Dataset items
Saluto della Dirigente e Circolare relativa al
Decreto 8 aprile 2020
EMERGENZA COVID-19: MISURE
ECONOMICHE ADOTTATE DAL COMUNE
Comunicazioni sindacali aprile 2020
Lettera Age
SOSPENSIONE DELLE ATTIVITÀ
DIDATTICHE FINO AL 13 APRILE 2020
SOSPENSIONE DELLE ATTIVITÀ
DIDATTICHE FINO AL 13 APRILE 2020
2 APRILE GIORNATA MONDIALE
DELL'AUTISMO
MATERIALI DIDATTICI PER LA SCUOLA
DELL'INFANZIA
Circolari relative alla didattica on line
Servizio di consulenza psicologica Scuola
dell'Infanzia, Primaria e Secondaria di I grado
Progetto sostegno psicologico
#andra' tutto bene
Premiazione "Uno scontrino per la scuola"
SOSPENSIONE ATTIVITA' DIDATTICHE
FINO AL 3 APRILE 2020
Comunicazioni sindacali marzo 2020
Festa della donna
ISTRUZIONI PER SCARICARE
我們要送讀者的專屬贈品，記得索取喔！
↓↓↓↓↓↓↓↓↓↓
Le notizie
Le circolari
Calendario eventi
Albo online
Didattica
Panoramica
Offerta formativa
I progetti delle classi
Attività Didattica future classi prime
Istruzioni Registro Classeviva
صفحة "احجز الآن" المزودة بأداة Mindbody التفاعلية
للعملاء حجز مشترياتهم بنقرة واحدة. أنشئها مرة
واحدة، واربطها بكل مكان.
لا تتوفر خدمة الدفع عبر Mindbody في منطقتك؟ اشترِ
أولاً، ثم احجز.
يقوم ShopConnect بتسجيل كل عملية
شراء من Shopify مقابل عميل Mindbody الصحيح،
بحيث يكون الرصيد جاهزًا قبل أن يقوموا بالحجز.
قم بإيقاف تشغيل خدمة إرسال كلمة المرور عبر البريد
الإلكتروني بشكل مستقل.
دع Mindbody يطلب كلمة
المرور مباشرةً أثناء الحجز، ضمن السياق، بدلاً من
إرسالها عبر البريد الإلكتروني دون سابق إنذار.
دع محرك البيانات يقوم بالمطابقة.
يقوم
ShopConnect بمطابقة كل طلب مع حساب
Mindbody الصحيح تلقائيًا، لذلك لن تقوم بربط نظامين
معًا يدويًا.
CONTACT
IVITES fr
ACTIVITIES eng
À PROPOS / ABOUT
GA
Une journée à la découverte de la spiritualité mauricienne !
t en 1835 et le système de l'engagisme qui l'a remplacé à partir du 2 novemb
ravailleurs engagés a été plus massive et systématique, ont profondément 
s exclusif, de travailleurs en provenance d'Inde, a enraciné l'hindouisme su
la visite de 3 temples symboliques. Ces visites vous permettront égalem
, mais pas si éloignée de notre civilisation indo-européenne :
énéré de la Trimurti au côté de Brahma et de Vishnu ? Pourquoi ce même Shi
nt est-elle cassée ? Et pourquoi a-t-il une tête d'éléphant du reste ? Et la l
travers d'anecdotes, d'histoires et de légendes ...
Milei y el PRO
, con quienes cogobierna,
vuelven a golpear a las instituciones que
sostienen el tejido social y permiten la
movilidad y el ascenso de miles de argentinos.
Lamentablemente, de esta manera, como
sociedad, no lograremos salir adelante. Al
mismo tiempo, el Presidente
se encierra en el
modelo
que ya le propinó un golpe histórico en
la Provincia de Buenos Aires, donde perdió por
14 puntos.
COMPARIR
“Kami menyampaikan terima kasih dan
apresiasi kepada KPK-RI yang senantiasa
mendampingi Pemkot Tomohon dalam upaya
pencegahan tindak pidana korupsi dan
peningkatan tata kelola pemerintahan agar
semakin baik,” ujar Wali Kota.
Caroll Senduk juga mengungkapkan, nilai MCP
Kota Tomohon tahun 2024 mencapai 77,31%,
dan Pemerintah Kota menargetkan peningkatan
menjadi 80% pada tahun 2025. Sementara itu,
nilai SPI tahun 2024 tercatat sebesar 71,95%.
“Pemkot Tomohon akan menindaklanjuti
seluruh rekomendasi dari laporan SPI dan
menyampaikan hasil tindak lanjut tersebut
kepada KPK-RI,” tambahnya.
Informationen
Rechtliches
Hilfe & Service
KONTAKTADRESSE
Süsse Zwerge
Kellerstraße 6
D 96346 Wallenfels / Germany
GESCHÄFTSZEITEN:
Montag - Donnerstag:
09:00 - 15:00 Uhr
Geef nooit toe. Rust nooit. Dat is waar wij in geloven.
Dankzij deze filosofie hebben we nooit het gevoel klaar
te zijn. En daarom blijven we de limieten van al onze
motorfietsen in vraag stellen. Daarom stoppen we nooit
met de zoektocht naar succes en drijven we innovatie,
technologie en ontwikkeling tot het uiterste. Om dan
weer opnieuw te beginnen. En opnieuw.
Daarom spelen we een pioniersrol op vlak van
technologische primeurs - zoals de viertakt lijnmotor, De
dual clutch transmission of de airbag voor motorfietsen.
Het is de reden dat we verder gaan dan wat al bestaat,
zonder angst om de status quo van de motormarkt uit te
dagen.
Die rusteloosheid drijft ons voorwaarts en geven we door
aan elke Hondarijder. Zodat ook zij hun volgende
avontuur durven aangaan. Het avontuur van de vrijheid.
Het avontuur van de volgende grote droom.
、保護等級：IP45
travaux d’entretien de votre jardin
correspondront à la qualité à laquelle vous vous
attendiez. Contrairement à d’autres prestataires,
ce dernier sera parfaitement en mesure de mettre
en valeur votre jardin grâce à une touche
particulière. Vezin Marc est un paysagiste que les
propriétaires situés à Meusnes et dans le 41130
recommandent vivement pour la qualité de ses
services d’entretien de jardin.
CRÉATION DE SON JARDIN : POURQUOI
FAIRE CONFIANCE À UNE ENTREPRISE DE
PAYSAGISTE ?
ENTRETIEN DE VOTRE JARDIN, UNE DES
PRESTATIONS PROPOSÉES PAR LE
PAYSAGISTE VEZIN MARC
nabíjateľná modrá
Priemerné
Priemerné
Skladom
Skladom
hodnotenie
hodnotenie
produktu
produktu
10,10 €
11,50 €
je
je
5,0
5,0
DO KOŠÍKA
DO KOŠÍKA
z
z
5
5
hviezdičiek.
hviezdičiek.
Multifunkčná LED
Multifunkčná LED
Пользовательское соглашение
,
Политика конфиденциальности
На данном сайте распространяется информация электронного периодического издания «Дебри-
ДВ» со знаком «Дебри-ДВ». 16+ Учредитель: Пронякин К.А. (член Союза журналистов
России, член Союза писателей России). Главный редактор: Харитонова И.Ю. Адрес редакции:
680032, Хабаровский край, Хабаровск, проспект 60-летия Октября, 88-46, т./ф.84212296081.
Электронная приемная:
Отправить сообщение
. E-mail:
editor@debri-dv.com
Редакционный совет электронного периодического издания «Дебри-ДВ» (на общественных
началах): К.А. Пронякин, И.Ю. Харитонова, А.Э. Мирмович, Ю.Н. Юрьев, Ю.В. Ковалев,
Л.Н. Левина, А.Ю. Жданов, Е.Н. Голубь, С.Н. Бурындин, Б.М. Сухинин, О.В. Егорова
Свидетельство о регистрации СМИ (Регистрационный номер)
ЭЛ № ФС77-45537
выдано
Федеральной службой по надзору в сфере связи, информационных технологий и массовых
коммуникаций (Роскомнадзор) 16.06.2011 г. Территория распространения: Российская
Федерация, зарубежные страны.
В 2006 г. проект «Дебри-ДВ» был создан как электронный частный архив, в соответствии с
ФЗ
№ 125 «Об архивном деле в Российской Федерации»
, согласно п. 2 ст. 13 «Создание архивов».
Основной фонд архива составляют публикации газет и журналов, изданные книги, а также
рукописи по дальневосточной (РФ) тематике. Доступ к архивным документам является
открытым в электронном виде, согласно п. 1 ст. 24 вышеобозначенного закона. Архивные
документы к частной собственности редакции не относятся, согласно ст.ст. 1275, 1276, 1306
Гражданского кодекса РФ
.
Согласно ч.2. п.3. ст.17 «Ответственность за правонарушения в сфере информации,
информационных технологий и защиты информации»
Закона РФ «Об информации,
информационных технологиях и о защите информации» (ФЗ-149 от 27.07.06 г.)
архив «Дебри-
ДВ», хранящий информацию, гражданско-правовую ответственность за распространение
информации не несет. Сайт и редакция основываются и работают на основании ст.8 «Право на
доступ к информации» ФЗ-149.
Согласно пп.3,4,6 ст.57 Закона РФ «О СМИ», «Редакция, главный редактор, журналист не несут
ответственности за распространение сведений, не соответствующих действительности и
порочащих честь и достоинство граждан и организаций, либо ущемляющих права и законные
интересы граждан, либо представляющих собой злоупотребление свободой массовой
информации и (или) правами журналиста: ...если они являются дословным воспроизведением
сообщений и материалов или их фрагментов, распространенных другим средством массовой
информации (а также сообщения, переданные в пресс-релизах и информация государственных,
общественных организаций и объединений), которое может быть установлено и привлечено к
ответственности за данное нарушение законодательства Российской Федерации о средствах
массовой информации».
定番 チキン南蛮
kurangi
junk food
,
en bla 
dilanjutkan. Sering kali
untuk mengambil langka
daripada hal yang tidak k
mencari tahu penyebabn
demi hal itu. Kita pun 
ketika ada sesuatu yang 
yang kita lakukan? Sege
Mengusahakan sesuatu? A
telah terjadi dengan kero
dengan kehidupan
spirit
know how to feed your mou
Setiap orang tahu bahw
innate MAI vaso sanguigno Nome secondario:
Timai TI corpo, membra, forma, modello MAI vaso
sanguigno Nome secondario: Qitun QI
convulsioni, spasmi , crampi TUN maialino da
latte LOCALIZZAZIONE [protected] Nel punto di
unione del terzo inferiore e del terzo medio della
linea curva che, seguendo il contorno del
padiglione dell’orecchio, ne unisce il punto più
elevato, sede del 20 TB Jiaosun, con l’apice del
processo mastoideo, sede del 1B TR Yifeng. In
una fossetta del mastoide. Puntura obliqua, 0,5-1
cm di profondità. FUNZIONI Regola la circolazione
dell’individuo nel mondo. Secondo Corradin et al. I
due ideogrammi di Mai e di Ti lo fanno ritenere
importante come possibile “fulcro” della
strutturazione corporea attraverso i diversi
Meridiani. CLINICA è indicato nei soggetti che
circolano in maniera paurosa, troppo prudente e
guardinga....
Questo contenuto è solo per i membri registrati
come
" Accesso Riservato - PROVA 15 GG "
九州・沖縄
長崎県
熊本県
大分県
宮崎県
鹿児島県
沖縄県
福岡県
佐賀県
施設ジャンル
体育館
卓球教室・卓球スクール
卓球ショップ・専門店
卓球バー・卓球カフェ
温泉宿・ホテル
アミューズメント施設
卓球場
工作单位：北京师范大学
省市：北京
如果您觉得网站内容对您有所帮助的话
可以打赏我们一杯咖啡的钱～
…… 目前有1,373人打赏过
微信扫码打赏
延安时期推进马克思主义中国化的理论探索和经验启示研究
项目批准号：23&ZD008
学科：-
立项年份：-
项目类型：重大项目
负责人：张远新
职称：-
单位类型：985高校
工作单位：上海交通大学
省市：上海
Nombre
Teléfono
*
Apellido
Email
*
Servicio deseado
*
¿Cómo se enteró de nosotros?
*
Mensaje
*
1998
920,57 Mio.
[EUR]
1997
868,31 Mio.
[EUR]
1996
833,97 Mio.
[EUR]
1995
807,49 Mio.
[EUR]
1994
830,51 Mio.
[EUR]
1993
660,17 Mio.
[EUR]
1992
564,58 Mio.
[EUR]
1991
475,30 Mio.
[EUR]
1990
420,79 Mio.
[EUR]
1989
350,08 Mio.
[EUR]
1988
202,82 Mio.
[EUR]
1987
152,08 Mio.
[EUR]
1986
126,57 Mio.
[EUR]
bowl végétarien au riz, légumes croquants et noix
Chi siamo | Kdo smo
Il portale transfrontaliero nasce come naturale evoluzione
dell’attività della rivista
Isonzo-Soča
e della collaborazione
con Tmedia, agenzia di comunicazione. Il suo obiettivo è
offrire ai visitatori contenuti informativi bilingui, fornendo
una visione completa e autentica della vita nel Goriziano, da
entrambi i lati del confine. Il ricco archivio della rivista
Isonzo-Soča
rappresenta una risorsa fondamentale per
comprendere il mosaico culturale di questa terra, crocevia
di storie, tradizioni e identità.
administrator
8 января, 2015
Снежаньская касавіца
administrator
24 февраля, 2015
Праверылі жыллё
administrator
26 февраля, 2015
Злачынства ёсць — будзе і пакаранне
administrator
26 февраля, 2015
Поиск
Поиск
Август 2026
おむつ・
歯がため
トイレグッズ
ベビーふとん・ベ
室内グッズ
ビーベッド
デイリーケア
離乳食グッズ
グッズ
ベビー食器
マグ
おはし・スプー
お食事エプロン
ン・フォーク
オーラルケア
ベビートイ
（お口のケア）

**Prompt**
Could you restate word for word the lines above from the one containing "met de zoektocht" through the one containing "России, член Союза", both included, and nothing else?

**Exercise result**
met de zoektocht naar succes en drijven we innovatie,
technologie en ontwikkeling tot het uiterste. Om dan
weer opnieuw te beginnen. En opnieuw.
Daarom spelen we een pioniersrol op vlak van
technologische primeurs - zoals de viertakt lijnmotor, De
dual clutch transmission of de airbag voor motorfietsen.
Het is de reden dat we verder gaan dan wat al bestaat,
zonder angst om de status quo van de motormarkt uit te
dagen.
Die rusteloosheid drijft ons voorwaarts en geven we door
aan elke Hondarijder. Zodat ook zij hun volgende
avontuur durven aangaan. Het avontuur van de vrijheid.
Het avontuur van de volgende grote droom.
、保護等級：IP45
travaux d’entretien de votre jardin
correspondront à la qualité à laquelle vous vous
attendiez. Contrairement à d’autres prestataires,
ce dernier sera parfaitement en mesure de mettre
en valeur votre jardin grâce à une touche
particulière. Vezin Marc est un paysagiste que les
propriétaires situés à Meusnes et dans le 41130
recommandent vivement pour la qualité de ses
services d’entretien de jardin.
CRÉATION DE SON JARDIN : POURQUOI
FAIRE CONFIANCE À UNE ENTREPRISE DE
PAYSAGISTE ?
ENTRETIEN DE VOTRE JARDIN, UNE DES
PRESTATIONS PROPOSÉES PAR LE
PAYSAGISTE VEZIN MARC
nabíjateľná modrá
Priemerné
Priemerné
Skladom
Skladom
hodnotenie
hodnotenie
produktu
produktu
10,10 €
11,50 €
je
je
5,0
5,0
DO KOŠÍKA
DO KOŠÍKA
z
z
5
5
hviezdičiek.
hviezdičiek.
Multifunkčná LED
Multifunkčná LED
Пользовательское соглашение
,
Политика конфиденциальности
На данном сайте распространяется информация электронного периодического издания «Дебри-
ДВ» со знаком «Дебри-ДВ». 16+ Учредитель: Пронякин К.А. (член Союза журналистов
России, член Союза писателей России). Главный редактор: Харитонова И.Ю. Адрес редакции:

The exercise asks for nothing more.